Text extract
[Start]

What material makes the tiny bubbles? The big bubbles?


These are two 10 gram GBMF test balls of Worthington Clear glaze fired at cone 03 on terra cotta tiles (55 Gerstley Borate, 30 kaolin, 20 silica). On the left it contains raw kaolin, on the right calcined kaolin. The clouds of finer bubbles (on the left) are gone from the glaze on the right. That means the kaolin is generating them and the Gerstley Borate the larger bubbles. These are a bane of the terra cotta process. One secret of getting more transparent glazes is to fire to temperature and soak only long enough to even out the temperature, then drop 100F and soak there (I hold it half an hour).

An ultra-clear brilliantly-glossy cone 6 clear base glaze? Yes!


I am comparing 6 well known cone 6 fluid melt base glazes and have found some surprising things. The top row are 10 gram GBMF test balls of each melted down onto a tile to demonstrate melt fluidity and bubble populations. Second, third, fourth rows show them on porcelain, buff, brown stonewares. The first column is a typical cone 6 boron-fluxed clear. The others add strontium, lithium and zinc or super-size the boron. They have more glassy smooth surfaces, less bubbles and would should give brilliant colors and reactive visual effects. The cost? They settle, crack, dust, gel, run during firing, craze or risk leaching. Out of this work came the G3806E and G3806F.

In pursuit of a reactive cone 6 base that I can live with


These GLFL tests and GBMF tests for melt-flow compare 6 unconventionally fluxed glazes with a traditional cone 6 moderately boron fluxed (+soda/calcia/magnesia) base (far left Plainsman G2926B). The objective is to achieve higher melt fluidity for a more brilliant surface and for more reactive response with colorant and variegator additions (with awareness of downsides of this). Classified by most active fluxes they are:
G3814 - Moderate zinc, no boron
G2938 - High-soda+lithia+strontium
G3808 - High boron+soda (Gerstley Borate based)
G3808A - 3808 chemistry sourced from frits
G3813 - Boron+zinc+lithia
G3806B - Soda+zinc+strontium+boron (mixed oxide effect)
This series of tests was done to choose a recipe, that while more fluid, will have a minimum of the problems associated with such (e.g. crazing, blistering, low run volatility, susceptibility to leaching). As a final step the recipe will be adjusted as needed. We eventually evolved the G3806B, after many iterations settled on G3806E or G3806F as best for now.

Two bases, 2% copper additions. Which is the better transparent?


Wrong. It is the one on the right. While the copper looks so much better in that fluid one on the left, that melt mobility comes at a cost: blisters. As a clear glaze it is no glossier than the other one, but it runs into thicker zones at the bottom and they blister. This is because the high mobility coupled with the surface tension blows bubbles as gases of decomposition travel through (in a normal cooling kiln they break low enough that mobility is insufficient to heal them). The fired glass in the one on the left is also not as hard, it will be more leachable, it will also craze more easily and be more susceptible to boron-blue devritrification. But as a green? Yes it is better.

Highly melt fluid glazes that run are in style but do they produce quality ware?

[End]

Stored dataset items

[Start]

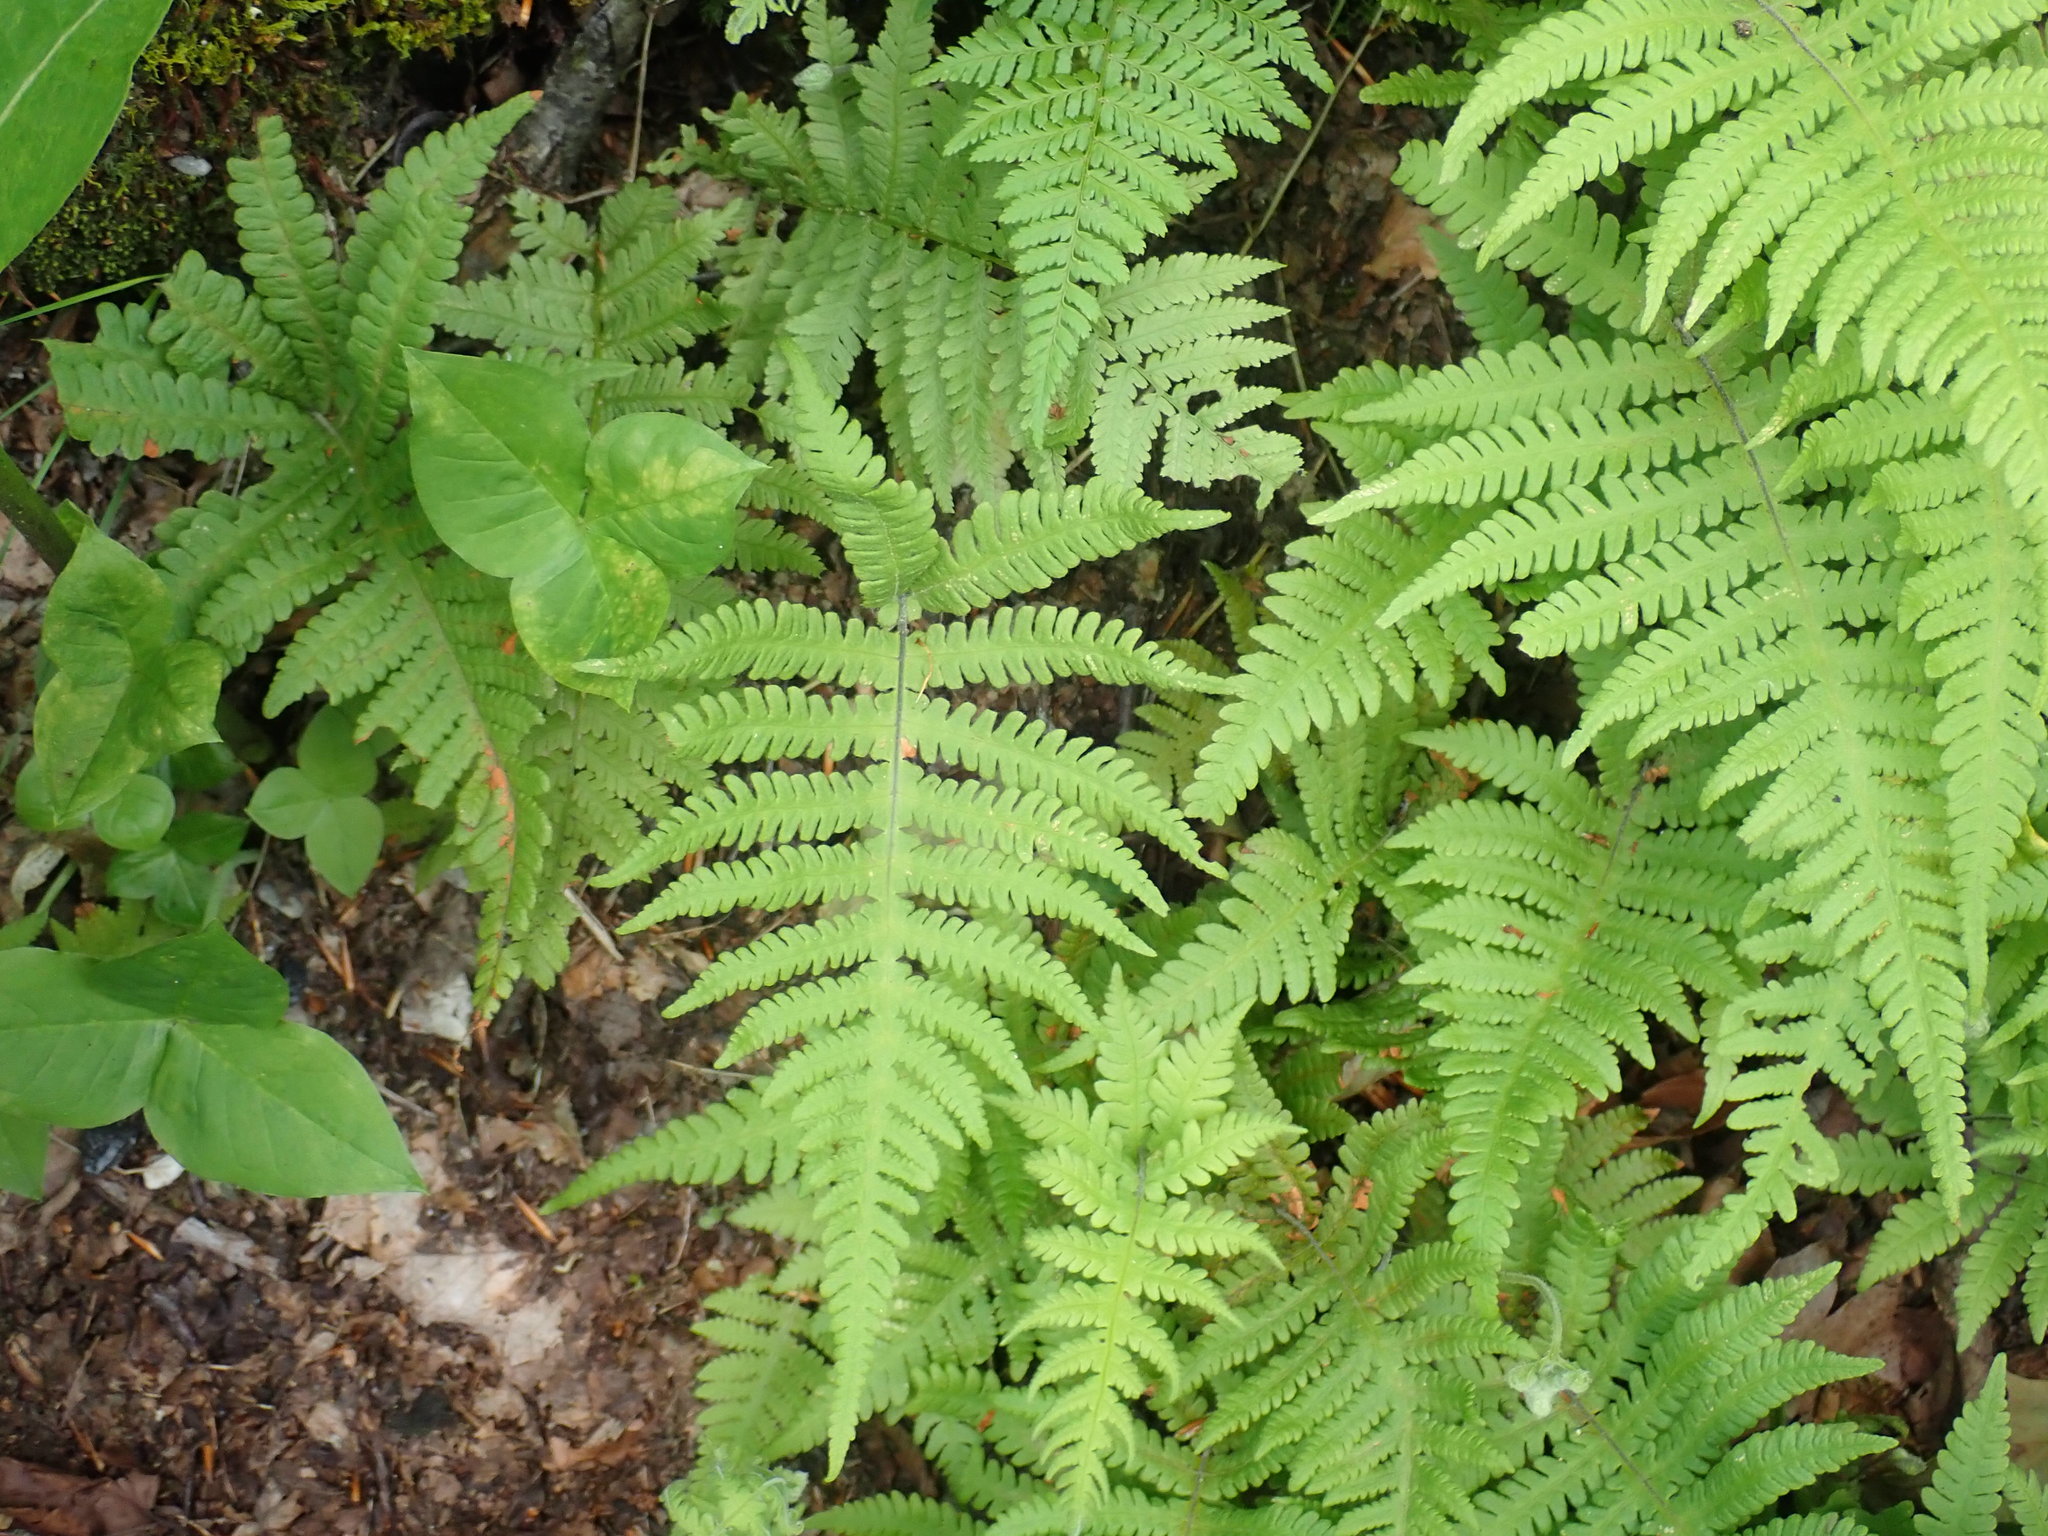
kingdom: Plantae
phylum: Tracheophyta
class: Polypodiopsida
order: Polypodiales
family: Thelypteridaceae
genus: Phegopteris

[End]
[Start]

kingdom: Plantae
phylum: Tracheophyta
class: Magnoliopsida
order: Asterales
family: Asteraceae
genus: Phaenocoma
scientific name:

[End]

The tasks
1. Update the glaze text from the words "These are two" through the words "base glaze? Yes!", replacing "terra cotta" with "earthenware".
2. Condense the glaze text paragraph that begins "This series of tests was done to choose a recipe" into a shorter version that keeps its main facts.
3. In the glaze text, list every recipe code in the list of glazes classified by their most active fluxes.
The items were taken from a separate source.

Task results
1.
These are two 10 gram GBMF test balls of Worthington Clear glaze fired at cone 03 on earthenware tiles (55 Gerstley Borate, 30 kaolin, 20 silica). On the left it contains raw kaolin, on the right calcined kaolin. The clouds of finer bubbles (on the left) are gone from the glaze on the right. That means the kaolin is generating them and the Gerstley Borate the larger bubbles. These are a bane of the earthenware process. One secret of getting more transparent glazes is to fire to temperature and soak only long enough to even out the temperature, then drop 100F and soak there (I hold it half an hour).

An ultra-clear brilliantly-glossy cone 6 clear base glaze? Yes!

2. The tests aimed to choose a more fluid recipe with the fewest related problems, such as crazing, blistering, low run volatility and susceptibility to leaching. As a final step, the recipe will be adjusted as needed. The G3806B evolved from this work, and after many iterations G3806E or G3806F was settled on as best for now.

3. G3814, G2938, G3808, G3808A, G3813, G3806B